#### Work order A:
Could you rewrite the stretch of the core curriculum text from "Community and Identity" through "think more effectively.", with "Students" changed to "Learners"?

Use information wisely

  • use digital media and environments to communicate and work collaboratively to support individual and group learning
  • demonstrate insightful thinking to ask questions and construct knowledge, using information resources and techniques to conduct research, manage projects, solve problems, or make informed decisions
  • understand the cultural, ethical and societal issues related to the use of technology and information resources

Pursue a healthy lifestyle

  • Examine the factors that promote or inhibit a healthy lifestyle to maximize individual potential
  • Engage in a self-examination of their own behaviors and attitudes
  • Develop and apply insights and skills to live a healthy, balanced and impactful life

Component of the Undergraduate Core 33 credit minimum

Foundational Areas of Knowledge 21 credits

Community and Identity 3 credits

Students will gain a greater understanding of themselves and the communities in which they live and work, and how identity is formed through the interaction of the individual and larger society.

Students will work to:

  • explore dimensions of human experience with regard to perceptions of self
  • understand how individuals interact to form communities and social structures
  • analyze the practical and ethical implications of interactions between individuals and those social structures

Mathematical Reasoning 3 credits

Students will learn basic strategies of mathematical thought in order to analyze complex scenarios, make connections, solve problems, explain conclusions, and think more effectively.

#### Data to examine:
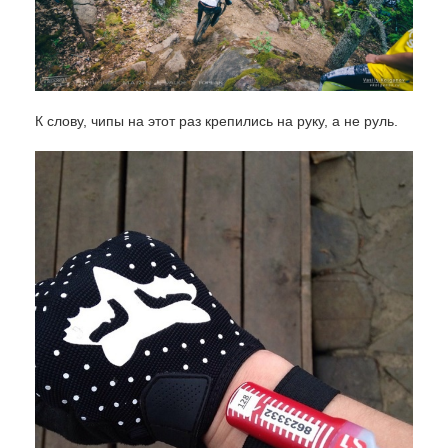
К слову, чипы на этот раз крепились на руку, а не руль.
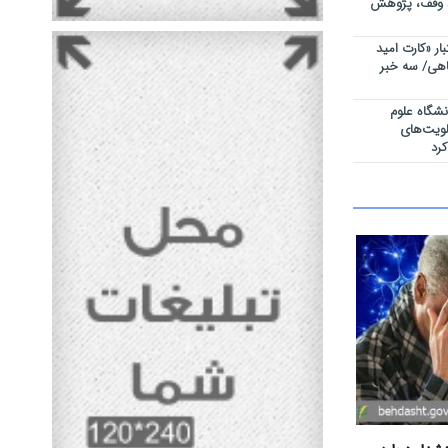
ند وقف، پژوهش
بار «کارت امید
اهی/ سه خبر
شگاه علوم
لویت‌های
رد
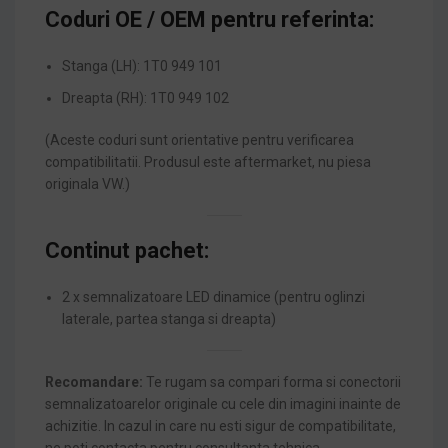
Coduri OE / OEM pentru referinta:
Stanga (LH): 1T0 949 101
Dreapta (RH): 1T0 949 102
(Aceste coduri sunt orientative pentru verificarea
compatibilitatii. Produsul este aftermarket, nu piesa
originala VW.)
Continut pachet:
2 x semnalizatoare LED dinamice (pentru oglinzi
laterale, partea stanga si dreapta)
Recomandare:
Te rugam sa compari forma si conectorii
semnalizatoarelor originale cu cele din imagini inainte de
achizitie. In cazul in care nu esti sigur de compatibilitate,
* * *
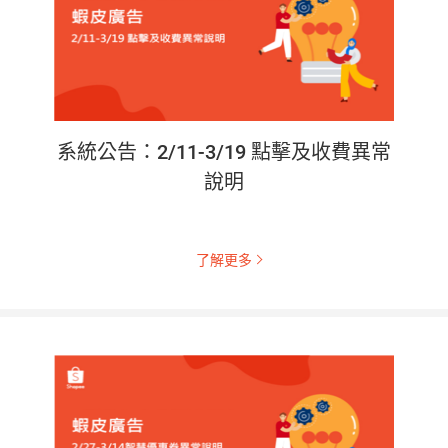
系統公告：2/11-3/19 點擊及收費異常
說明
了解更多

#### Work order B:
Can you turn the stretch of the listing from the line containing "Coduri OE /" through the line containing "achizitie. In cazul", both lines included, into a numbered list with blank lines left out?

#### Expected output A:
Community and Identity 3 credits

Learners will gain a greater understanding of themselves and the communities in which they live and work, and how identity is formed through the interaction of the individual and larger society.

Learners will work to:

  • explore dimensions of human experience with regard to perceptions of self
  • understand how individuals interact to form communities and social structures
  • analyze the practical and ethical implications of interactions between individuals and those social structures

Mathematical Reasoning 3 credits

Learners will learn basic strategies of mathematical thought in order to analyze complex scenarios, make connections, solve problems, explain conclusions, and think more effectively.

#### Expected output B:
1. Coduri OE / OEM pentru referinta:
2. Stanga (LH): 1T0 949 101
3. Dreapta (RH): 1T0 949 102
4. (Aceste coduri sunt orientative pentru verificarea
5. compatibilitatii. Produsul este aftermarket, nu piesa
6. originala VW.)
7. Continut pachet:
8. 2 x semnalizatoare LED dinamice (pentru oglinzi
9. laterale, partea stanga si dreapta)
10. Recomandare:
11. Te rugam sa compari forma si conectorii
12. semnalizatoarelor originale cu cele din imagini inainte de
13. achizitie. In cazul in care nu esti sigur de compatibilitate,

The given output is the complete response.